Dürer, il Rinoceronte

Abbiamo tutti una passione, più o meno nascosta, un feticcio che facciamo fatica a celare anche a noi stessi. Che si tratti di un oggetto, di un essere vivente o di una sua parte del corpo, ognuno di noi ha un ‘vizio’, seppur platonico, per qualcosa.

Quello di Dürer era il Rinoceronte: all’epoca una creatura quasi fantastica, alla pari dell’Ippogrifo di Harry Potter, difficile da vedere e impossibile da trovare. Per i suoi contemporanei deve essere stato un vero e proprio shock vedere raffigurata questa creatura di cui tanto si parlava ma di cui non si conoscevano le sembianze. Animale a due teste? Drago sputafuoco?

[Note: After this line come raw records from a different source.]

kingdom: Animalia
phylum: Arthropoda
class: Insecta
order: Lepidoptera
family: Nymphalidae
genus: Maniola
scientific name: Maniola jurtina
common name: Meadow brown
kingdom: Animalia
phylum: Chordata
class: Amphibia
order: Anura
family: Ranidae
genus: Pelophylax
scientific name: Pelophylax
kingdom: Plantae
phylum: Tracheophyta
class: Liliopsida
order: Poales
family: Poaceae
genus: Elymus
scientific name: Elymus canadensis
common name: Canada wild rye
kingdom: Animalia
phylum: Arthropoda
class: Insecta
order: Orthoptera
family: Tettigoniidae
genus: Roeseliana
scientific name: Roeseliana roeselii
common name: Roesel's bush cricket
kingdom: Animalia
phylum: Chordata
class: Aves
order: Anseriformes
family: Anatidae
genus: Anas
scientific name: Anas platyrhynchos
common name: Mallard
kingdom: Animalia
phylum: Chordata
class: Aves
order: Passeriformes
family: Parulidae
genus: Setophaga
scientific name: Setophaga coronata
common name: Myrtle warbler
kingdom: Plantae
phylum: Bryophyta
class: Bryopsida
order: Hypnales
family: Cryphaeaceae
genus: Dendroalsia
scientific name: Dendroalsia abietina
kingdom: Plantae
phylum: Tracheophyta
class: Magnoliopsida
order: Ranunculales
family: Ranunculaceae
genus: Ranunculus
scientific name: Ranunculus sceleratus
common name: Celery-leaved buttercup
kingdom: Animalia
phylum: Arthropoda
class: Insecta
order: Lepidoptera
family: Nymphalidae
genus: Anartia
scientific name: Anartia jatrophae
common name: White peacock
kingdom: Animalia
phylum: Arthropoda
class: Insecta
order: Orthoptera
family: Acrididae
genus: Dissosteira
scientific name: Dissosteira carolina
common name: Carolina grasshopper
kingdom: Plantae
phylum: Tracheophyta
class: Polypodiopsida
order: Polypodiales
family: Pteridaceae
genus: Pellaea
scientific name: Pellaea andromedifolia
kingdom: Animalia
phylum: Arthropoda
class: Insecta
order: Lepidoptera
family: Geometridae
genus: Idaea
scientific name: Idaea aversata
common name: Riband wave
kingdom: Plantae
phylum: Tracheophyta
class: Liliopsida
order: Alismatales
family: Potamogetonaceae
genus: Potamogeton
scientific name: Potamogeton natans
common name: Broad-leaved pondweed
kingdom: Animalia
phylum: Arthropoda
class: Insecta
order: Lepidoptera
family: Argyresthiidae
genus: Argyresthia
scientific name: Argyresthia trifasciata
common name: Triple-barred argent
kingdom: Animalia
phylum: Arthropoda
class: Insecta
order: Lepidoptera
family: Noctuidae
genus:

In realtà l’animale ‘sbarcò’ placidamente a Lisbona nel 1515 quando il Re del Portogallo, Manuele da Lisbona, lo ricevette in dono dall’India dopo un viaggio di oltre quattro mesi. A Lisbona Dürer non ci andò mai: come riuscì a realizzare con tanta precisione la celebre xilografia non è un mistero. Le informazioni che ricevette a Norimberga sullo straordinario animale furono così dettagliate da realizzarne un’incisione che ebbe un successo inaspettato. Nonostante il corno sulla schiena e la pelle squamata, ma sono solo dettagli.

Dalla Cina a Bassano, passando per Venezia

Passano circa 500 anni e l’animale, in altra veste e foggia, arriva a Bassano del Grappa, direttamente dalla Cina passando per la Biennale di Venezia. È una fredda giornata di metà dicembre quando King Kong Rhino, realizzato dall’artista di Taiwan Li-Jen Shih, viene presentato al pubblico. Un’imponente installazione alta 8 metri di acciaio specchiato che dal belvedere di Palazzo Sturm veglia sui bassanesi in modo solenne e silenzioso.

I giochi sembrerebbero fatti se si arrivasse alla conclusione che la presenza dell’aitante animale è legata ad una xilografia dello stesso, oggi conservata nella collezione dei Remondini. Il cerchio si chiuderebbe pacificamente se non fosse che un altro piccolo tassello va ad arricchire questa storia.

Albrecht Dürer. La collezione Remondini

Dal 20 aprile, infatti, Palazzo Sturm risolverà l’arcano con una straordinaria mostra dove saranno esposte le più importanti incisioni dell’artista tedesco. Un omaggio al genio di Dürer reso possibile anche (e soprattutto) dalla dinastia dei Remondini che, tra ‘600 e ‘700, riuscirono a collezionare un importante numero di incisioni di artisti provenienti da tutto il mondo, Dürer compreso. La mostra celebrerà questa ricca collezione, svelando al pubblico la produzione dell’artista rinascimentale.

L’esposizione, a cura di Chiara Casarin e in collaborazione con Roberto Dalle Nogare, sarà uno degli eventi di maggior richiamo della primavera bassanese che, con l’occasione, darà la possibilità ai visitatori di ammirare la bellezza di Palazzo Sturm, ritornato al suo originario splendore dopo quasi un anno e mezzo di di lavori di restauro.

Lisbona, Norimberga, Cina, Venezia, Bassano. Il viaggio prosegue.